Philip Jeck - Fanfares Forward

Philip Jeck - Residue




These tracks, from Phillip Jeck's new album Sand, seem much brighter than I remember his stuff to be. The last thing I'd heard of his was Stoke, and that was all spikey textures with something of an industrial, oily layer on top. These two tracks, at least, are sounding very much like healing music for me now, given that my brain feels very much like mush. I keep thinking about my trip to Dunedin on Friday; one of those road trips with people you don't know that well where you end up bonding and having amazing times. Well, I've been on a couple of these. They're the best sort. We took turns sleeping in the back, sharing a pillow, and when I woke up, it was like we were on the surface of the sun; the sun had lit up the wet and dusty windscreen so bright it felt like we had driven onto the sun, except we were on a strangely drab back country road. I lifted my dewy head up and squinted and it was impossible to open my eyes.

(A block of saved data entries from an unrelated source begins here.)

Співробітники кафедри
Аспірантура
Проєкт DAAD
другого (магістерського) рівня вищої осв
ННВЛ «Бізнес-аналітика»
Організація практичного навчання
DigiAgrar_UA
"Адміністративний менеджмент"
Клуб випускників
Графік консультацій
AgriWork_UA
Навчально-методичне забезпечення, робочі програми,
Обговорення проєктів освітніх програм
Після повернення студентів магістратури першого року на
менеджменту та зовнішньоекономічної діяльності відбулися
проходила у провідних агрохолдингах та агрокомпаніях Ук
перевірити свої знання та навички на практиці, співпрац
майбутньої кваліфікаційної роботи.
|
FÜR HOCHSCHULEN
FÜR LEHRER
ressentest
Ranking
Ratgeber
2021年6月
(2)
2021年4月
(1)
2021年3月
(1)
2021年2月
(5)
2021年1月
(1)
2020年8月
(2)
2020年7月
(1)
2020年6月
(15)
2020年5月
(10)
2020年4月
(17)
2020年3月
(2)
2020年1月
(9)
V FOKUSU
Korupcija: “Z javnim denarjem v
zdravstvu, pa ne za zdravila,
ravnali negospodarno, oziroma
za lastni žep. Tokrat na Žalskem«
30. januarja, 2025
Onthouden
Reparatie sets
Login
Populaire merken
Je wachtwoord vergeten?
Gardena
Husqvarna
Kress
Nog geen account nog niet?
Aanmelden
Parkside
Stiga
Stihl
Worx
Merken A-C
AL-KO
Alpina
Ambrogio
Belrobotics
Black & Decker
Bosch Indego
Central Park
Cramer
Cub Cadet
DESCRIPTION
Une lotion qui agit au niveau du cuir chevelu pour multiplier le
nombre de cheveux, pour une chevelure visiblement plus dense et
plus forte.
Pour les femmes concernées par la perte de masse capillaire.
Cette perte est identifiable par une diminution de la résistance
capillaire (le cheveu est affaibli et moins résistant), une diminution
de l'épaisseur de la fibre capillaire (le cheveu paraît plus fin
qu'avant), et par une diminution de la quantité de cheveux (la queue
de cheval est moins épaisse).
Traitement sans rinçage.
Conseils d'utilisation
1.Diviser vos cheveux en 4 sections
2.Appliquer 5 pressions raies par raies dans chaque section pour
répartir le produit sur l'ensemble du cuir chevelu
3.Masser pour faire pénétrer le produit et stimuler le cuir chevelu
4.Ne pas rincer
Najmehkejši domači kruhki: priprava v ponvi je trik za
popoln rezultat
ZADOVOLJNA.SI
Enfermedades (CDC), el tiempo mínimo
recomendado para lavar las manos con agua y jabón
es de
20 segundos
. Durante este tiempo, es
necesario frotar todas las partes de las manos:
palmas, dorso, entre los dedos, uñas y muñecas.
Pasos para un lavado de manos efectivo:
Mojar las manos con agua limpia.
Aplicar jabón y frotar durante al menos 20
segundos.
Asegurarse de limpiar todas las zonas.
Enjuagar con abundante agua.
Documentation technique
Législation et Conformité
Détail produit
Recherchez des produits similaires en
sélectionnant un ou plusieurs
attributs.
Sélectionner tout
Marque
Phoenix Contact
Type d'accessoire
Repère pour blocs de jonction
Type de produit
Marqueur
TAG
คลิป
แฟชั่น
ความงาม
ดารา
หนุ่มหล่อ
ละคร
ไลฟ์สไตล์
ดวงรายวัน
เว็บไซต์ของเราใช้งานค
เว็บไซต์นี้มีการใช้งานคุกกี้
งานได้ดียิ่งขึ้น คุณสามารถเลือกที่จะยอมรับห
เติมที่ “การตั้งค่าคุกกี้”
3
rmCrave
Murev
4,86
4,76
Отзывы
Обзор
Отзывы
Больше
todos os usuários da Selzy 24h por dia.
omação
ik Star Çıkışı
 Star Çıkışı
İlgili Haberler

In Christchurch, in the dingiest pub you can find, a bunch of people put on music shows with an emphasis on the experimental. It's called Borderline Ballroom, and the venue, The Media Club, is a surprisingly good place to hear interesting sounds, despite the place being less of a club in which media is seen and heard and more of a place with broken TVs playing rugby and Speights pints for $4.90. Daniel Menche played there a few weeks back and it was the scariest and loudest thing I've ever seen. He was like Bob from Twin Peaks falling down an abyss, hitting himself with this weird metal stick that had a pickup or something on the end. He could bend it and make different sounds and it was ferocious and visceral, a massive canyon of noise and dark texture that was as human as any sounds of that sort can be and as raw as emotion can be put into sound. It was the most physical sort of experimental music performance I had seen. I imagine Philip Jeck, who plays there this Wednesday (21/5) will be less animated but just as engaging. His textures are strange and unweilding and will sound terrific against The Media Club's scratched and battered walls.